──────── Data in this exercise ────────

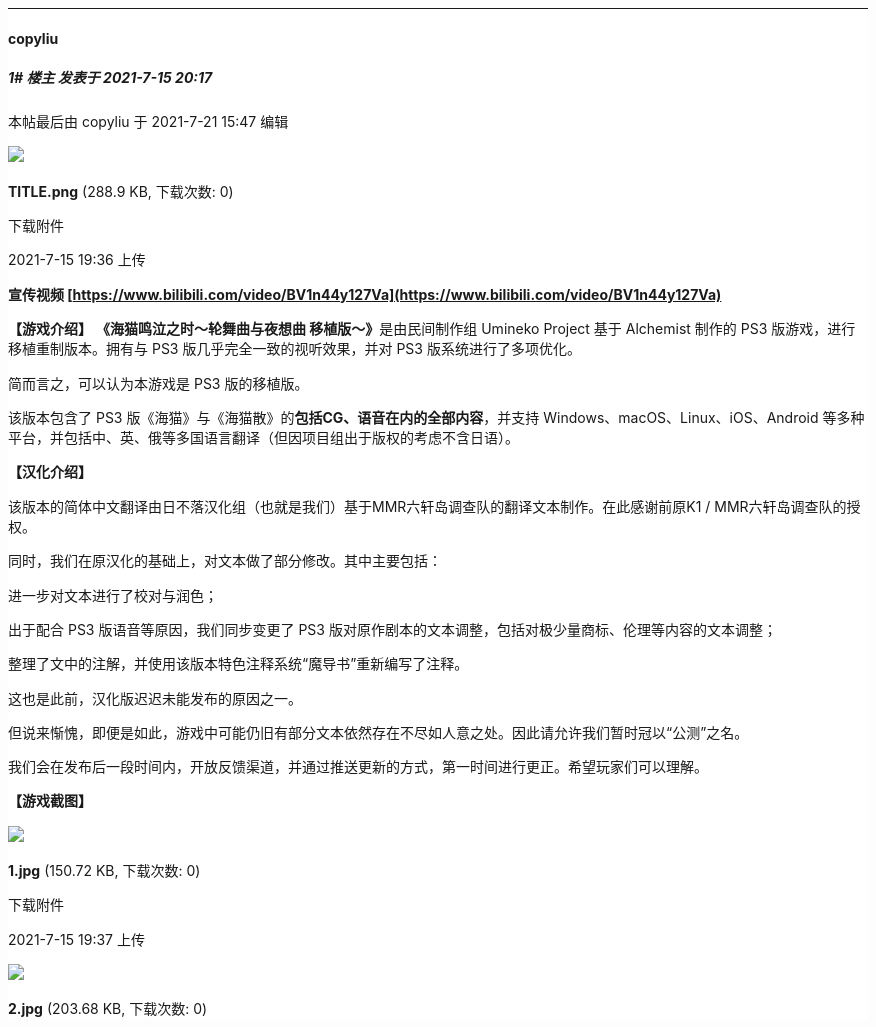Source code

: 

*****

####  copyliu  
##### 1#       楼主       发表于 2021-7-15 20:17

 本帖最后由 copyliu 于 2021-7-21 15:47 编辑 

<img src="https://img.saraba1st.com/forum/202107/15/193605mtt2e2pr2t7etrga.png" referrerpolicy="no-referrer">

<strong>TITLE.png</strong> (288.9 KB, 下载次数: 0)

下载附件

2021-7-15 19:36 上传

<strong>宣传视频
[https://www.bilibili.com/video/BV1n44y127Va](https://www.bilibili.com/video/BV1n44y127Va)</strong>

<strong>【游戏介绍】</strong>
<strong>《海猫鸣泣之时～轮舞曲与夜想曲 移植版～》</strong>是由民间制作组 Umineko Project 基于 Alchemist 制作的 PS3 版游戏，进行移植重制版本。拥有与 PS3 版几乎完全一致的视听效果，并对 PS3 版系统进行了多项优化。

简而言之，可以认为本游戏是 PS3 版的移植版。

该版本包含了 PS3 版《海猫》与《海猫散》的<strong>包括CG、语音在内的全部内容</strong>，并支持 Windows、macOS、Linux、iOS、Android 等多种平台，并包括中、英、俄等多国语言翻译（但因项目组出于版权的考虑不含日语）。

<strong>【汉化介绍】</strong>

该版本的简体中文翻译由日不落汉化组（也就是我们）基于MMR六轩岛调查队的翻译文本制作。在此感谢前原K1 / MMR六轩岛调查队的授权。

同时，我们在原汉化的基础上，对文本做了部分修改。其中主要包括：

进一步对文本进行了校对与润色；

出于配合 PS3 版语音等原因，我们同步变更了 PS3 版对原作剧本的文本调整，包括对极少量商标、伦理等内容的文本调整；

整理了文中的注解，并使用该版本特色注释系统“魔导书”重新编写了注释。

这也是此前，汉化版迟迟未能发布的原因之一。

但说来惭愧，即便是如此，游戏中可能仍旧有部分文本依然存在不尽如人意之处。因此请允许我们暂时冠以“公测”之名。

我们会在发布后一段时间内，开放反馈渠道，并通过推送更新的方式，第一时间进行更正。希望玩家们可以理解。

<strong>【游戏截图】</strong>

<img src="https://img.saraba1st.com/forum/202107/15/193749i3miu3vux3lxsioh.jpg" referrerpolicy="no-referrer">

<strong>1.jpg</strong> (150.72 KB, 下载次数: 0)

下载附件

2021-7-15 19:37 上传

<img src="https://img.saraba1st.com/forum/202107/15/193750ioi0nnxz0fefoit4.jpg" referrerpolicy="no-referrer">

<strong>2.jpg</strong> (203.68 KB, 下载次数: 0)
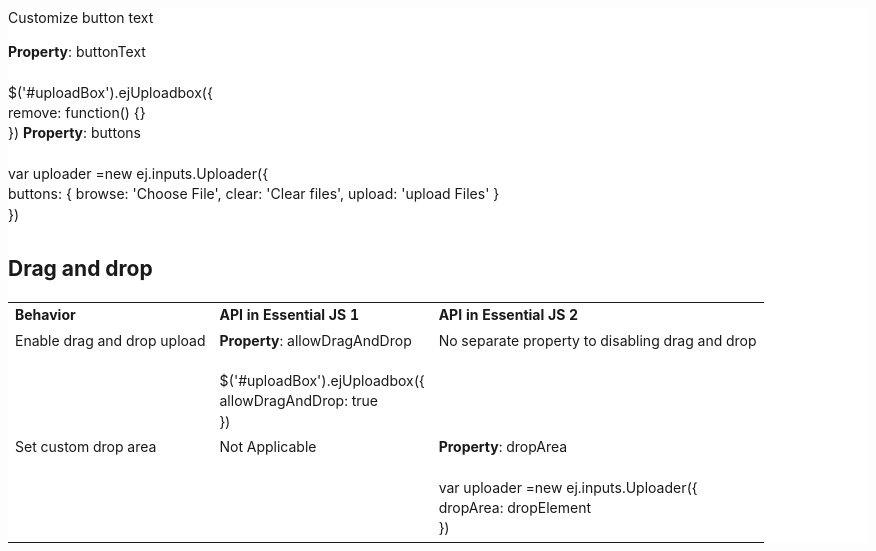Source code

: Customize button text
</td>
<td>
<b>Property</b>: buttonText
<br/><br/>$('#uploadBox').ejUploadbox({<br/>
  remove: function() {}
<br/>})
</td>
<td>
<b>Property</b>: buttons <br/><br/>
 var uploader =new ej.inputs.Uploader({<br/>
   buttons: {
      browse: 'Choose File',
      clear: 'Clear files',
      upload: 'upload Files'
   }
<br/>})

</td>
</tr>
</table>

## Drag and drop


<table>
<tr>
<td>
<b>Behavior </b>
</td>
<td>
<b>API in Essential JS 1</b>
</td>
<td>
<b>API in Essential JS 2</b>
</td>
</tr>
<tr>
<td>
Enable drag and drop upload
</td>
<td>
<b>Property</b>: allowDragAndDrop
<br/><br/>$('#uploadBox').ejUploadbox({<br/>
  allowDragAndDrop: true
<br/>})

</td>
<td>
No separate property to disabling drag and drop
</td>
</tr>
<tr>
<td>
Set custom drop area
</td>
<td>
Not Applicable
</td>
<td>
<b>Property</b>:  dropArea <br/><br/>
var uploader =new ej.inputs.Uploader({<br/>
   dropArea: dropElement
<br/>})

────────

Once the line containing "<b>Property</b>: allowDragAndDrop" is found in the listing above, set down that line and every line after it, exactly.

<b>Property</b>: allowDragAndDrop
<br/><br/>$('#uploadBox').ejUploadbox({<br/>
  allowDragAndDrop: true
<br/>})

</td>
<td>
No separate property to disabling drag and drop
</td>
</tr>
<tr>
<td>
Set custom drop area
</td>
<td>
Not Applicable
</td>
<td>
<b>Property</b>:  dropArea <br/><br/>
var uploader =new ej.inputs.Uploader({<br/>
   dropArea: dropElement
<br/>})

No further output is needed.